• **SOURCE RECORDS**:
* * * * * * *

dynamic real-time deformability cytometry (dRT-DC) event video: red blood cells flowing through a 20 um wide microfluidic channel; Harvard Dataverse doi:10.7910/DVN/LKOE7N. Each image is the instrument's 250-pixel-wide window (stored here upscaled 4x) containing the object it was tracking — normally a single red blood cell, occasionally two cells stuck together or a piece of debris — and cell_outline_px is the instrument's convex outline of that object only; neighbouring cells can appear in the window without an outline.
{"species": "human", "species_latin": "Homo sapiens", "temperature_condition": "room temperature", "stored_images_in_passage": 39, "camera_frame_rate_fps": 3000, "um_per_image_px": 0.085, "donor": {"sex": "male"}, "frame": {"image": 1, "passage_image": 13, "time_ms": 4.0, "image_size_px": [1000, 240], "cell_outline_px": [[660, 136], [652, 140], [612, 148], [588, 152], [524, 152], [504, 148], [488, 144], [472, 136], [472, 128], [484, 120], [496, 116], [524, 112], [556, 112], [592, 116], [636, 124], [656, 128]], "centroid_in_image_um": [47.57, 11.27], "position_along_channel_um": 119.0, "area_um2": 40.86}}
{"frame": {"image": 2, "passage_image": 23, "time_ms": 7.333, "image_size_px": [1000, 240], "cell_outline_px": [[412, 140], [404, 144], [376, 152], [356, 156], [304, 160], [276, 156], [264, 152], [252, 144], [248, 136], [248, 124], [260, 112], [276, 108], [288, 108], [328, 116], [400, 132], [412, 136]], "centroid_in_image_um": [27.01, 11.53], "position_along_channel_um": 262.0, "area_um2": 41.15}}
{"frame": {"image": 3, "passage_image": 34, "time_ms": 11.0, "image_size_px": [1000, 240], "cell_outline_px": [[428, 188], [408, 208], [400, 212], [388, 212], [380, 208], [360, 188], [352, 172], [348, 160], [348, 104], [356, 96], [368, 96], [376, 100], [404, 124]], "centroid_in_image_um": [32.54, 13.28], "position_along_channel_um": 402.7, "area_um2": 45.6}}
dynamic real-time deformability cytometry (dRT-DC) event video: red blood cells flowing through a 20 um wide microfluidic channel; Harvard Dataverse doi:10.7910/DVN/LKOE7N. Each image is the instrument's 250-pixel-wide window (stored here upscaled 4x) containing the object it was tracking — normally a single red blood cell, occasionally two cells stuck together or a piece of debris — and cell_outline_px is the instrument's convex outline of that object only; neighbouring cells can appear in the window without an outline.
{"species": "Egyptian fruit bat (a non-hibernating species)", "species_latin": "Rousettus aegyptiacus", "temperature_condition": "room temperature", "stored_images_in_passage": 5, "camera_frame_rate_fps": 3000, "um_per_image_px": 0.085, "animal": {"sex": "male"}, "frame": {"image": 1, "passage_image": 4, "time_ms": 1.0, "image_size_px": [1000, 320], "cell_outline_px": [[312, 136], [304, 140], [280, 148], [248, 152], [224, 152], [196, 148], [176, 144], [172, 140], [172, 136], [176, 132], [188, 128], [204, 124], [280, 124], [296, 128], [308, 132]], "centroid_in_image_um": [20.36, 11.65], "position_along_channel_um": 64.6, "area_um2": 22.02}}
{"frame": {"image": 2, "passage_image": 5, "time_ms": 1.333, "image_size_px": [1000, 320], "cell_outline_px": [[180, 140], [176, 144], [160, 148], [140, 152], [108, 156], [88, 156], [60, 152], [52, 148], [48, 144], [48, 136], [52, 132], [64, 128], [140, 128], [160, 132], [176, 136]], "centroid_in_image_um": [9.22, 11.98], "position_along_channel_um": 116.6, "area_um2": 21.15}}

* * * * * * *

• **INSTRUCTIONS FOR THE TASK**:
Write out the records shown above, exactly as they appear.

• **THE REPLY**:
dynamic real-time deformability cytometry (dRT-DC) event video: red blood cells flowing through a 20 um wide microfluidic channel; Harvard Dataverse doi:10.7910/DVN/LKOE7N. Each image is the instrument's 250-pixel-wide window (stored here upscaled 4x) containing the object it was tracking — normally a single red blood cell, occasionally two cells stuck together or a piece of debris — and cell_outline_px is the instrument's convex outline of that object only; neighbouring cells can appear in the window without an outline.
{"species": "human", "species_latin": "Homo sapiens", "temperature_condition": "room temperature", "stored_images_in_passage": 39, "camera_frame_rate_fps": 3000, "um_per_image_px": 0.085, "donor": {"sex": "male"}, "frame": {"image": 1, "passage_image": 13, "time_ms": 4.0, "image_size_px": [1000, 240], "cell_outline_px": [[660, 136], [652, 140], [612, 148], [588, 152], [524, 152], [504, 148], [488, 144], [472, 136], [472, 128], [484, 120], [496, 116], [524, 112], [556, 112], [592, 116], [636, 124], [656, 128]], "centroid_in_image_um": [47.57, 11.27], "position_along_channel_um": 119.0, "area_um2": 40.86}}
{"frame": {"image": 2, "passage_image": 23, "time_ms": 7.333, "image_size_px": [1000, 240], "cell_outline_px": [[412, 140], [404, 144], [376, 152], [356, 156], [304, 160], [276, 156], [264, 152], [252, 144], [248, 136], [248, 124], [260, 112], [276, 108], [288, 108], [328, 116], [400, 132], [412, 136]], "centroid_in_image_um": [27.01, 11.53], "position_along_channel_um": 262.0, "area_um2": 41.15}}
{"frame": {"image": 3, "passage_image": 34, "time_ms": 11.0, "image_size_px": [1000, 240], "cell_outline_px": [[428, 188], [408, 208], [400, 212], [388, 212], [380, 208], [360, 188], [352, 172], [348, 160], [348, 104], [356, 96], [368, 96], [376, 100], [404, 124]], "centroid_in_image_um": [32.54, 13.28], "position_along_channel_um": 402.7, "area_um2": 45.6}}
dynamic real-time deformability cytometry (dRT-DC) event video: red blood cells flowing through a 20 um wide microfluidic channel; Harvard Dataverse doi:10.7910/DVN/LKOE7N. Each image is the instrument's 250-pixel-wide window (stored here upscaled 4x) containing the object it was tracking — normally a single red blood cell, occasionally two cells stuck together or a piece of debris — and cell_outline_px is the instrument's convex outline of that object only; neighbouring cells can appear in the window without an outline.
{"species": "Egyptian fruit bat (a non-hibernating species)", "species_latin": "Rousettus aegyptiacus", "temperature_condition": "room temperature", "stored_images_in_passage": 5, "camera_frame_rate_fps": 3000, "um_per_image_px": 0.085, "animal": {"sex": "male"}, "frame": {"image": 1, "passage_image": 4, "time_ms": 1.0, "image_size_px": [1000, 320], "cell_outline_px": [[312, 136], [304, 140], [280, 148], [248, 152], [224, 152], [196, 148], [176, 144], [172, 140], [172, 136], [176, 132], [188, 128], [204, 124], [280, 124], [296, 128], [308, 132]], "centroid_in_image_um": [20.36, 11.65], "position_along_channel_um": 64.6, "area_um2": 22.02}}
{"frame": {"image": 2, "passage_image": 5, "time_ms": 1.333, "image_size_px": [1000, 320], "cell_outline_px": [[180, 140], [176, 144], [160, 148], [140, 152], [108, 156], [88, 156], [60, 152], [52, 148], [48, 144], [48, 136], [52, 132], [64, 128], [140, 128], [160, 132], [176, 136]], "centroid_in_image_um": [9.22, 11.98], "position_along_channel_um": 116.6, "area_um2": 21.15}}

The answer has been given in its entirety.